また、依存性が生じると、ハルシオンやアルコールが手放せなくなります。
睡眠薬で生じる依存は、主に身体依存であり、薬が体内にあることが正常だと脳が認識している状態です。一方薬が切れた状態は、体にとって異常な状態であり、薬を飲まずにはいられなくなります。
また、無理にやめようとすると、離脱症状が起こります。これによって、生活上の困難や、これまで以上の不眠、精神不安など、ひどい苦痛が生じることになります。
長期間の薬の服用
↓
薬が体内にあることが正常だと脳が認識
↓
薬が切れると離脱症状が生じる
そのお酒どうしても飲まなければいけませんか?
ハルシオンは、他の睡眠薬以上に、厳格にお酒を避けた方がよい薬です。
しかし、社会生活をしていればお酒を供する席に参加しなくてはいけないこともあります。そんな時の対処法は…
①友人との飲み会
親しい友達との飲み会なら、ソフトドリンクで付き合いましょう。
②会社、コミュニティの付き合い、慶弔の席など
グラスに口をつける程度なら、さほど問題はありません。しかし、勧められるままに口をつけていたら、グラス2~3杯になってしまうことも少なくありません。最初から断るのが得策でしょう。
断っても聞いてもらえない場合には、「ドクターストップ」だと言いましょう。ほとんどの人はその一言で無理に勧めることはしません。
それでも勧められたら、「この場で倒れたり、錯乱して救急搬送される可能性があります。皆さんにご迷惑をおかけするわけにはいかないので、ご協力いただけませんか?」と聞いてみましょう。
この時点ではハルシオンを服用していないのですから、これは正しい言い訳ではありません。しかし、自分の身を守るためには「嘘も方便」と割り切りましょう。
③飲酒の習慣がある場合
我慢できる程度なら、不眠が解消されるまで我慢しましょう。お酒を飲みたくなったら、ハーブティーやフルーツで口を変える、軽く運動する、コメディなど笑える映画を観るなどして気分を紛らわせると良いでしょう。

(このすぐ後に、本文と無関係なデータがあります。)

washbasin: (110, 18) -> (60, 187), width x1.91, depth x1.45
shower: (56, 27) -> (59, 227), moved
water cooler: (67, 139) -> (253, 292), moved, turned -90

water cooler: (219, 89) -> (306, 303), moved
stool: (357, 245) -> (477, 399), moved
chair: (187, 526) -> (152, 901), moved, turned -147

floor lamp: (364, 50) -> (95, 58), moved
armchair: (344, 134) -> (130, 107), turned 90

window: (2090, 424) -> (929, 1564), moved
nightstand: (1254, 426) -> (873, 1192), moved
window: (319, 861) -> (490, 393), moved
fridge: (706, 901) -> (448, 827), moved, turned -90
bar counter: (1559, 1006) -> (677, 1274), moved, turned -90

しかし、飲まないことが耐えられないようなら、医師に相談することが大切です。抗酒剤もありますし、現状にあった薬への変更や、治療法を変更してもらえる場合もあります。
④止むを得ず飲酒した場合
アルコールが肝臓で分解、排出される時間を知っておきましょう。
350mLの缶ビール1本またはワイングラス1杯なら3時間程度
ハルシオンの半減期は2~4時間です。つまり、ハルシオンの服用後は5時間以上の睡眠時間を確保する必要があります。飲酒3時間後に服用すると十分な睡眠時間が取れない場合は、ハルシオンを「服用しない」で就寝しましょう。
睡眠薬を服用しないことで、寝つきの悪さ、眠りの浅さ、翌朝の辛さがあるかもしれませんが、副作用のリスクの上昇や病気の治りが悪くなるといった悪影響に比べれば大きな問題ではありません。翌日の辛さは次の眠りのサポートにつながると考えましょう。
アルコールは、人間関係の潤滑油の役割を果たすこともあります。しかし、ハルシオンに限らず、睡眠薬とアルコールは、併用するとケガや事故の可能性が高まります。
アルコールを飲むことで睡眠薬のメリットがデメリットに変換されることをしっかりと認識し、適切に対処するようにしましょう。